Sul sito ivitalia.it – riferisce una nota – è possibile scaricare un manifesto, una guida, un vademecum per tutti coloro che si rendono conto che è necessario un cambiamento di rotta per sensibilizzare il mondo intero su un argomento spinoso, delicato e per qualcuno fonte di grande dolore. “Questo progetto è fondamentale come strumento di visibilità e sensibilizzazione sull’importanza del linguaggio della fertilità. Vogliamo essere un agente di cambiamento in modo che le persone con infertilità sentano il sostegno, l’empatia e la complicità di cui hanno bisogno; condividere con la società come ci sentiamo, su quali frasi e come vorremmo essere trattati apre la porta al rispetto e alla complicità”, afferma Loredana Vanini, autrice del libro fotografico ‘Unadelletante’ e fondatrice del movimento per l’infertilità ‘Oneofmany’, diventato un punto di riferimento in Italia per l’informazione, il supporto e l’assistenza alle coppie infertili.  

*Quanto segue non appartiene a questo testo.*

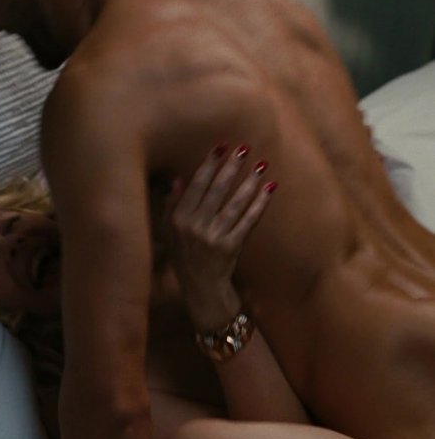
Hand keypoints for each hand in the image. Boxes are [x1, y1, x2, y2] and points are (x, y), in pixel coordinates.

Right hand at [165, 144, 276, 328]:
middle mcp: (193, 227)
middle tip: (243, 148)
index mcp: (177, 220)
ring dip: (248, 182)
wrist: (201, 291)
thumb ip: (172, 206)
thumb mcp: (170, 233)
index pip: (195, 186)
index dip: (209, 165)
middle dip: (230, 167)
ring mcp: (212, 238)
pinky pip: (248, 221)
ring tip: (260, 164)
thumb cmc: (185, 258)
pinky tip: (269, 189)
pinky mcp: (230, 248)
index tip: (220, 147)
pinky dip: (259, 204)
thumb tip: (178, 180)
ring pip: (234, 203)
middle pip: (216, 190)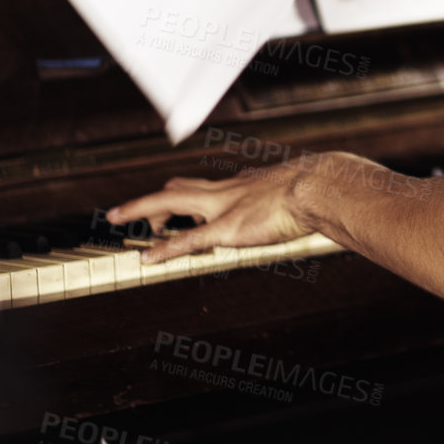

“La pandemia ha accelerato alcuni processi, portando in qualche modo l’informazione in casa e aumentando l’offerta, facilitando la partecipazione anche di quelle persone più ritrose a mostrarsi, ma ha anche dato spazio, in parte, a un’informazione meno scientifica e rigorosa”, aggiunge Luisa Musto di ‘Strada Per Un Sogno’, associazione no-profit dedicata al tema dell’infertilità e al percorso per diventare genitori. “Fino ad allora, era abitudine rivolgersi ad interlocutori più istituzionali, che hanno costruito un know-how grazie ad anni di attività e al concorso di esperti riconosciuti e, soprattutto, lo hanno fatto senza alcun fine di lucro. La semplicità con cui ora, grazie ai social, è possibile fare di questo addirittura un lavoro può divenire paradossalmente negativa. L’informazione cessa in quel caso di essere libera e disinteressata”.